Time to try another tactic. “I’m not going to hurt you,” Techno says. Awkwardly, “it’s alright.”
“Where’s Wilbur?” His voice is breathy and scared, but bold. A brave little thing.
“In the other room,” Techno answers breezily. “He’s sick.” Tommy’s breath shudders out of him all at once, so Techno follows up with, “But Phil is with him, and Phil will help him feel better. He’ll have some soup later, when he wakes up.”
Something in Tommy unclicks as he speaks. Movement under the blanket, and then a small hand appears, bracing itself on the cushion of the armchair as slowly, Tommy pushes himself upright. Techno stays where he is. The kid has angry red marks pressed into his cheek from where he’d been lying down, and his hair is a mess, matted and sticking up on one side. His body is strung tight with tension, a string ready to snap with the force of his fear.
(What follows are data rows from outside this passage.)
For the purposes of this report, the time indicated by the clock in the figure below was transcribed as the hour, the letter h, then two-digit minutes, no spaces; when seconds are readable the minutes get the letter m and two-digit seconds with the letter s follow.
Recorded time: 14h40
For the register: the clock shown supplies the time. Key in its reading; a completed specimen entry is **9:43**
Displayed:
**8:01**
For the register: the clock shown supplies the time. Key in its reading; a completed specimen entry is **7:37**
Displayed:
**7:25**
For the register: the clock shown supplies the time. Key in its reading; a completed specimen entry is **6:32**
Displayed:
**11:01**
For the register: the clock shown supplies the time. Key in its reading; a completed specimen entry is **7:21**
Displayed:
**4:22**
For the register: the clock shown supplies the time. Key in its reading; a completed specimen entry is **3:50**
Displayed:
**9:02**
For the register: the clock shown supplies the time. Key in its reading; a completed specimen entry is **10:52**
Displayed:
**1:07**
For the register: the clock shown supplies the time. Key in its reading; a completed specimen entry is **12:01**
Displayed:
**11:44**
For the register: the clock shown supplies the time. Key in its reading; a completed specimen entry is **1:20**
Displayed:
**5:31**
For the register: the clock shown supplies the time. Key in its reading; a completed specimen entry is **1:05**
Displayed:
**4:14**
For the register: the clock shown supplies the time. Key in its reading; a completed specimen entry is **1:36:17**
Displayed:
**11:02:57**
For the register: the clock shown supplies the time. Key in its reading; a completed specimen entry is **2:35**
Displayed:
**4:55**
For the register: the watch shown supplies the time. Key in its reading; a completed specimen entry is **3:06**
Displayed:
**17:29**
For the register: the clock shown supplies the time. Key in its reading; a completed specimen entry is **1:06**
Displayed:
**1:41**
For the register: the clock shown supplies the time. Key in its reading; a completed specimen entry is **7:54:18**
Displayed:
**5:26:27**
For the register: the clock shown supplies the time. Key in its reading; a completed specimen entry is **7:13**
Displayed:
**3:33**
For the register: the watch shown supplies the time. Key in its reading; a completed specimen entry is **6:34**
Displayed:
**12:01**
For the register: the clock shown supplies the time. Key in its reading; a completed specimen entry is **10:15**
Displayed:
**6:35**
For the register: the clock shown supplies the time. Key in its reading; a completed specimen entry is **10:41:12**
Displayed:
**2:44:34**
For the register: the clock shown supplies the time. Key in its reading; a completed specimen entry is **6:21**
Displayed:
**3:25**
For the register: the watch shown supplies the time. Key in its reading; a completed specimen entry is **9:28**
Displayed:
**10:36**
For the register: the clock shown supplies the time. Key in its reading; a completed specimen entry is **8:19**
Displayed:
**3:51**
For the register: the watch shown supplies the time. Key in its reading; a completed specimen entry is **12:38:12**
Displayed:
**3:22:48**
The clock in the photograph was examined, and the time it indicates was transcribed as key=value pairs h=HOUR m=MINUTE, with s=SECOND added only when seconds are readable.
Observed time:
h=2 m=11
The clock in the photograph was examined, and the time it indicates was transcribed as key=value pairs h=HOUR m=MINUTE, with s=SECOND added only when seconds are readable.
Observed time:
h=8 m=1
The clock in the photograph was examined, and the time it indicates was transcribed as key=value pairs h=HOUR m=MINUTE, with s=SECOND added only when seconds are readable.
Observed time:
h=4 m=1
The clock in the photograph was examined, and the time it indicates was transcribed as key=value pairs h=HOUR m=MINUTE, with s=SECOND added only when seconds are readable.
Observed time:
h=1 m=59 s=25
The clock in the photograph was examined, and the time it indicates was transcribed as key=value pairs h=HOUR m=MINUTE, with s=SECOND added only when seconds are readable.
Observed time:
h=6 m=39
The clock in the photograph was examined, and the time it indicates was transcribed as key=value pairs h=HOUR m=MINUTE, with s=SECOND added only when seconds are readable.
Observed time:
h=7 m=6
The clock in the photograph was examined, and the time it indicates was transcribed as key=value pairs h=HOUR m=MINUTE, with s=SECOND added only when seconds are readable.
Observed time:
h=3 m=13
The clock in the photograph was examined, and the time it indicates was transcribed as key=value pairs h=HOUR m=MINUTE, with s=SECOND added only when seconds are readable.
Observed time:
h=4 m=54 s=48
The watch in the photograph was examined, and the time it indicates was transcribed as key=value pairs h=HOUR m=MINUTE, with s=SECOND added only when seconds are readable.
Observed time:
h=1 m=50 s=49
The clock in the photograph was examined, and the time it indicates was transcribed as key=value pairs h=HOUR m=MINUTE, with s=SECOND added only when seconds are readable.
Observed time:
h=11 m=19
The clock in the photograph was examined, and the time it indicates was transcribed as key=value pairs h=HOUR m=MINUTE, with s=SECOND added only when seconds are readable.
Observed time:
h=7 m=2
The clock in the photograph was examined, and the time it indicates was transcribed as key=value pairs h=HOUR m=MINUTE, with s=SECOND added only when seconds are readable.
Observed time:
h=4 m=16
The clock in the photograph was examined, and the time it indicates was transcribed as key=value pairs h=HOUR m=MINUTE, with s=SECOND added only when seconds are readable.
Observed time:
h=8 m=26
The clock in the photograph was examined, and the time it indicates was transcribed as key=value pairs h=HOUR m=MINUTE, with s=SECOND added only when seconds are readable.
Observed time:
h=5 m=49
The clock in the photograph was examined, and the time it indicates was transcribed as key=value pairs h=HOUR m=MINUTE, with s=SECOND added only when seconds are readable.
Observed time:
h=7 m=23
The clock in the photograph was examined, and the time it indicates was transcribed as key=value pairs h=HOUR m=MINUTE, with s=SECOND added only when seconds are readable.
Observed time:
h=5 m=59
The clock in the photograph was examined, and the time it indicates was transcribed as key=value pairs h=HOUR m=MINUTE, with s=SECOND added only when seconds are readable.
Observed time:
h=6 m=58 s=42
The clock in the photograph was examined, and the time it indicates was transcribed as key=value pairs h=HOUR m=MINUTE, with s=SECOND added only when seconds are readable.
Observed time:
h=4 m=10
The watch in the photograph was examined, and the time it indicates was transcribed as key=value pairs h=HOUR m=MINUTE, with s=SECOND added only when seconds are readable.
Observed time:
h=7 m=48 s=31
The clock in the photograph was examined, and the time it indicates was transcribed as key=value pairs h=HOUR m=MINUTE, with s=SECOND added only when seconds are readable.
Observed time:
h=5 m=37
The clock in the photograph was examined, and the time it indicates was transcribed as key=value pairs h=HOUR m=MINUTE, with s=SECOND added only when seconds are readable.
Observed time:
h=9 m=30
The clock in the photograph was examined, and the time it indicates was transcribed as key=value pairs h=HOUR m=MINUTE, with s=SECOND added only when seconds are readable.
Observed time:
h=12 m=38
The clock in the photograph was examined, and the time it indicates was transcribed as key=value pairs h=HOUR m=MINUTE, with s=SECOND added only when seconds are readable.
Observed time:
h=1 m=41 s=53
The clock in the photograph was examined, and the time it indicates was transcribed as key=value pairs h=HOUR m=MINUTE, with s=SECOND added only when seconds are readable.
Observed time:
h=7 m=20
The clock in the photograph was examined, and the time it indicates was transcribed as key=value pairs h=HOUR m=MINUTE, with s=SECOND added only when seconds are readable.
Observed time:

“We have tea,” Techno offers, because a good host always offers.
“I don’t like tea,” Tommy says, almost experimentally. Techno just kind of shrugs.
“Milk?” he offers. Tommy’s face scrunches up, and he gathers the blanket in his lap to his hands, fisting them tight around it.
“Where are we?” he asks instead, too scared to look around properly and look away from Techno.
With the strength of a hundred men, Techno breaks the kid’s gaze for him, and looks back down at the cover of his book. It’s red, soft when he runs his hand over it. “Phil and I’s house,” he says.
“Where?”
“In the north.”
“Where in the north?”
“Just… north.”
“Where-The-Snow-Falls-Gentle?”
“No, no. This isn’t faewood, kid.”
“Where, then?” Tommy turns angry, now, that fear giving way to a deeper emotion. “Where? Where? Where are we, what are you gonna do– ”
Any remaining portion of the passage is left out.